IOMETE runs on top of Kubernetes, which can be deployed on any cloud provider or on-premises data center. IOMETE uses Object Storage (e.g., AWS S3, Google Cloud Storage, Azure Blob Storage, Minio) as the storage layer for data.

Inside Kubenetes, IOMETE is deployed and provides a set of services that are used to manage data, run Spark jobs, and provide a SQL interface to query and process data.

IOMETE Architecture z100 | IOMETEIOMETE Architecture z100 | IOMETE

Inside Data Plane - IOMETE Services

If we dive deeper into the IOMETE services, we can see the following components:

  • Microservices: IOMETE is built on top of microservices architecture. Each service is responsible for a specific task, such as managing metadata, running Spark jobs, or providing a SQL interface. In the diagram below, bluish boxes represent microservices.
  • Workloads: These are the actual workloads based on Spark Engine that serves different purposes.
IOMETE Services Full Diagram | IOMETEIOMETE Services Full Diagram | IOMETE

Microservices

1. IOMETE Gateway: IOMETE Gateway is the entry point to the IOMETE platform. It's a reverse proxy that routes requests to the appropriate microservices.

Control Plane Services

  • 2. Core Service: Core Service is the main service that manages metadata, scheduling, and orchestration of workloads.
  • 3. IAM Service: IAM Service is responsible for managing users, groups, and permissions, as well as managing other IDP integrations, such as LDAP, SAML, etc. See Identity and Access Management.
  • 4. SQL Service: SQL Service provides REST API for SQL and also provides a backend for the SQL Editor. See SQL Editor.
  • 5. Catalog Service: Catalog Service is a backend service for Data Catalog.

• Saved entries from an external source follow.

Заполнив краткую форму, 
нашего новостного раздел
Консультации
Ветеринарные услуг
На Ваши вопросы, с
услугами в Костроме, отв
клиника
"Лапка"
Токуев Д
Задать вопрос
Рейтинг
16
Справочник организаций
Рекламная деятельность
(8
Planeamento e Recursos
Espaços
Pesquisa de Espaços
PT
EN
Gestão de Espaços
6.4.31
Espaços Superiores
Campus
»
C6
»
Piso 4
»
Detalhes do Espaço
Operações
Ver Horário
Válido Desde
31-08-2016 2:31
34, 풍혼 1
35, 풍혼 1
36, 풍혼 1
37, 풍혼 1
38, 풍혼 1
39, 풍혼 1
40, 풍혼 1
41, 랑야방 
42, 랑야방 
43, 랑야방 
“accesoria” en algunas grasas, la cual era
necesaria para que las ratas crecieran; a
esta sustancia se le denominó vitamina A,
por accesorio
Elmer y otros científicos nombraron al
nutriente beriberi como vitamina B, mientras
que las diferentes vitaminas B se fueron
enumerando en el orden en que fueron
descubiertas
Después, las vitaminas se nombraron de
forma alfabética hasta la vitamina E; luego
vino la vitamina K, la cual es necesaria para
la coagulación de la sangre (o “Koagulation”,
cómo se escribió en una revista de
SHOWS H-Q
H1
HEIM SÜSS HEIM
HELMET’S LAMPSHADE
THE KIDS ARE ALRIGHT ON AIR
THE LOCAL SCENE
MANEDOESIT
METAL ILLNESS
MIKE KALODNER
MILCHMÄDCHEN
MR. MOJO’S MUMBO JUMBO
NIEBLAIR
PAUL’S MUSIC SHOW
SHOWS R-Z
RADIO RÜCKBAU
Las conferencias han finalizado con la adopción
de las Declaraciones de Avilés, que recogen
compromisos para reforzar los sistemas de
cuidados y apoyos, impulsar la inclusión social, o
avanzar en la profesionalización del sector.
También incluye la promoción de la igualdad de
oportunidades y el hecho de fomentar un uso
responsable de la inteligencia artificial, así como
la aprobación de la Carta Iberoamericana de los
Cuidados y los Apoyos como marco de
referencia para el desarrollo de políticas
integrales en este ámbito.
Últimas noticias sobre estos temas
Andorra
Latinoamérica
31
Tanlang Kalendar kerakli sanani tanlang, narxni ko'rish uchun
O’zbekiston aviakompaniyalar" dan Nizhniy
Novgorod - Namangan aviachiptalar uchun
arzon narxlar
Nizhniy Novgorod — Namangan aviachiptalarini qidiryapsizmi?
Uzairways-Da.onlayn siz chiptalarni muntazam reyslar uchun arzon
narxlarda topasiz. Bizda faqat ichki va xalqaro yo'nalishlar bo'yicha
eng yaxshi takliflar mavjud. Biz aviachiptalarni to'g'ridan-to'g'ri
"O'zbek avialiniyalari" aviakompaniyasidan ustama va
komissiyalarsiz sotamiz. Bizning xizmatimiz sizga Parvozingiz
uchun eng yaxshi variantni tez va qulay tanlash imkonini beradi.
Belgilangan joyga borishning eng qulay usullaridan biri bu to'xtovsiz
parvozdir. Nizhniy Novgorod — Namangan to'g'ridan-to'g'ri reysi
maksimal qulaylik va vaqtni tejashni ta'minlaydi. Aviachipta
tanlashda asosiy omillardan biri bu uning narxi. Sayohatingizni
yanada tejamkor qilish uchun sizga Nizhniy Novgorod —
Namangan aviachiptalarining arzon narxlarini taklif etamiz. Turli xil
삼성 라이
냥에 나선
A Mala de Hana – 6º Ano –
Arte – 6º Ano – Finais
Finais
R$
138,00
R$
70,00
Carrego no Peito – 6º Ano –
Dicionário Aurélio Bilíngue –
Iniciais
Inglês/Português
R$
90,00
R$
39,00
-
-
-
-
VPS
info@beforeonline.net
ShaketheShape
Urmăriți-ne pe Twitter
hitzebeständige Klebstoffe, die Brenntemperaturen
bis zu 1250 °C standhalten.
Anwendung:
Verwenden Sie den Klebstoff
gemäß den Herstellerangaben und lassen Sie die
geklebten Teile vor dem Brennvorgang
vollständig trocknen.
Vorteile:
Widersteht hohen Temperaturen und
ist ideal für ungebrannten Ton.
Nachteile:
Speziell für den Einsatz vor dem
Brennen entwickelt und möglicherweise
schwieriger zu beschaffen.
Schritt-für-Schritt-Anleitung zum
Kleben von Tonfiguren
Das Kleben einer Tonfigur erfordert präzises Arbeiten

Which provides metadata management, data discovery, tagging, and lineage.
  • 6. Spark Operator: Spark Operator is a Kubernetes operator that manages all Spark Workloads. It schedules, monitors, and manages the lifecycle of Spark clusters.

Security

  • 7. Data Access Policies (Ranger): Data Access Policies is a service that manages data access policies for databases, tables, and columns. It provides a consistent way to manage permissions for groups or users. See Data Security.
  • 8. Control Policies (OPA): Control Policies is a service that manages control policies for the platform. It provides a way to manage platform-level policies, such as who can create lakehouses, who can run Spark jobs, etc. See Control Policies.
  • 9. IDP - Identity Provider (Keycloak): IDP is a service that manages user storage, authentication, and integration powered by Keycloak.

Catalogs

  • 10. Hive Metastore: Hive Metastore is a service that manages metadata for Parquet, CSV, JSON, Hive Tables, etc. It provides a way to store metadata for Hive tables and partitions.
  • 11. Iceberg Catalog: Iceberg Catalog is a service that manages metadata for Iceberg Tables.

Monitoring

  • 12. Spark History: Spark History is a service that provides Spark job history and monitoring. It's useful for debugging and monitoring completed Spark jobs.
  • 13. Prometheus/Loki/Grafana: Prometheus, Loki, and Grafana are services that provide monitoring, logging, and visualization for the platform and workloads.

Workloads

  • Lakehouse Clusters: Lakehouse Clusters are the clusters that provide SQL interface that can be connected from any SQL client, BI tools (e.g., Tableau, PowerBI), DBT, or any other tool that supports JDBC/ODBC. See Lakehouses.
  • Spark Jobs: Spark Jobs are the Spark jobs that are submitted to the Spark Engine for execution. See Spark Jobs.
  • Jupyter Remote Kernel: Jupyter Remote Kernel is the Jupyter Kernel that can be connected from any Jupyter Notebook to execute code remotely (e.g., ML training, data processing). See Jupyter Remote Kernel.